Hon’ble Delhi High Court further held with the caveat of course is that the assessee must have placed all his cards on the table by disclosing each and every fact to the Departmental authorities or the court concerned. If the assessee does so then merely because the Departmental authorities concerned or the High Court concerned does not concur with the legal stand adopted by the assessee, that will not be reason enough to hold that the assessee is guilty of concealment of income or furnishing of inaccurate details.
But, in the instant case, the assessee is on more sound footing because the order passed by the Hon’ble High Court qua disallowance of deduction u/s 80P(2)(a)(i) of the Act has been challenged by way of filing SLP in which leave has been granted vide order dated 18.09.2017 under Article 136 of the Constitution of India.

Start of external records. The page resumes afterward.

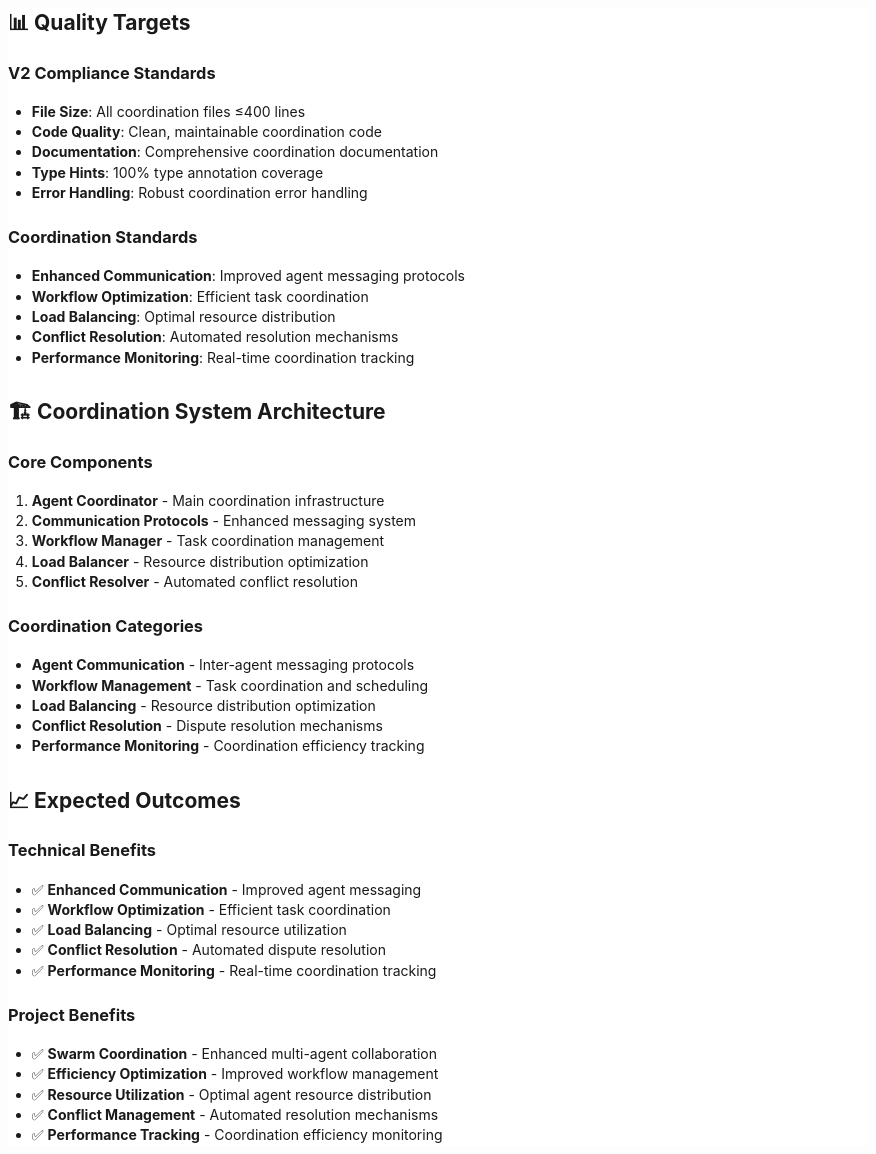 ## 📊 Quality Targets

### V2 Compliance Standards
- **File Size**: All coordination files ≤400 lines
- **Code Quality**: Clean, maintainable coordination code
- **Documentation**: Comprehensive coordination documentation
- **Type Hints**: 100% type annotation coverage
- **Error Handling**: Robust coordination error handling

### Coordination Standards
- **Enhanced Communication**: Improved agent messaging protocols
- **Workflow Optimization**: Efficient task coordination
- **Load Balancing**: Optimal resource distribution
- **Conflict Resolution**: Automated resolution mechanisms
- **Performance Monitoring**: Real-time coordination tracking

## 🏗️ Coordination System Architecture

### Core Components
1. **Agent Coordinator** - Main coordination infrastructure
2. **Communication Protocols** - Enhanced messaging system
3. **Workflow Manager** - Task coordination management
4. **Load Balancer** - Resource distribution optimization
5. **Conflict Resolver** - Automated conflict resolution

### Coordination Categories
- **Agent Communication** - Inter-agent messaging protocols
- **Workflow Management** - Task coordination and scheduling
- **Load Balancing** - Resource distribution optimization
- **Conflict Resolution** - Dispute resolution mechanisms
- **Performance Monitoring** - Coordination efficiency tracking

## 📈 Expected Outcomes

### Technical Benefits
- ✅ **Enhanced Communication** - Improved agent messaging
- ✅ **Workflow Optimization** - Efficient task coordination
- ✅ **Load Balancing** - Optimal resource utilization
- ✅ **Conflict Resolution** - Automated dispute resolution
- ✅ **Performance Monitoring** - Real-time coordination tracking

### Project Benefits
- ✅ **Swarm Coordination** - Enhanced multi-agent collaboration
- ✅ **Efficiency Optimization** - Improved workflow management
- ✅ **Resource Utilization** - Optimal agent resource distribution
- ✅ **Conflict Management** - Automated resolution mechanisms
- ✅ **Performance Tracking** - Coordination efficiency monitoring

Hon’ble Gujarat High Court in case cited as Ganesh Land Organisation (supra) held that special leave is granted by the Hon’ble Apex Court in exceptional cases where substantial and grave injustice is shown to have been done. In other words, the grant of special leave depends on whether there is substantial question of law of public interest. So, we are of the considered view that when substantial question of law is involved in this case qua disallowance of deduction claimed by the assessee u/s 80P of the Act, penalty cannot be levied.
So far as question of applicability of Totgar’s Cooperative Sale Society’s case (supra) as relied upon by the AO as well as ld. DR for the Revenue is concerned, we are of the considered view that when substantial question of law has been arisen in this particular case to be decided by the Hon’ble Apex Court in the SLP filed by the assessee challenging the order passed by the Hon’ble Delhi High Court, provisions contained u/s 271(1)(c) of the Act by applying Totgar’s Cooperative Sale Society’s case (supra) are not attracted because issue in question is still debatable.
Special leave to appeal is granted by Hon’ble Apex Court in rarest of rare case as in the ordinary circumstances assessee has no right to appeal. So, we are of the considered view that when issue as to the disallowance of deduction claimed by the assessee u/s 80P is pending adjudication before the Hon’ble Apex Court, the assessee cannot be fastened with the liability for concealment of income or furnishing of inaccurate particulars of income u/s 27(1)(c) of the Act.
In view of what has been discussed above, we are of the considered view that when issue as to deduction claimed by the assessee u/s 80P of the Act has not yet attained finality being pending adjudication before the Hon’ble Apex Court, penalty levied u/s 271(1)(c) of the Act on account of disallowance of deduction claimed by the assessee u/s 80P of the Act is not sustainable in the eyes of law, hence penalty levied by the AO and confirmed by the ld. CIT (A) is ordered to be deleted. Consequently, appeals filed by the assessee are allowed. Order pronounced in open court on this 12th day of June, 2019.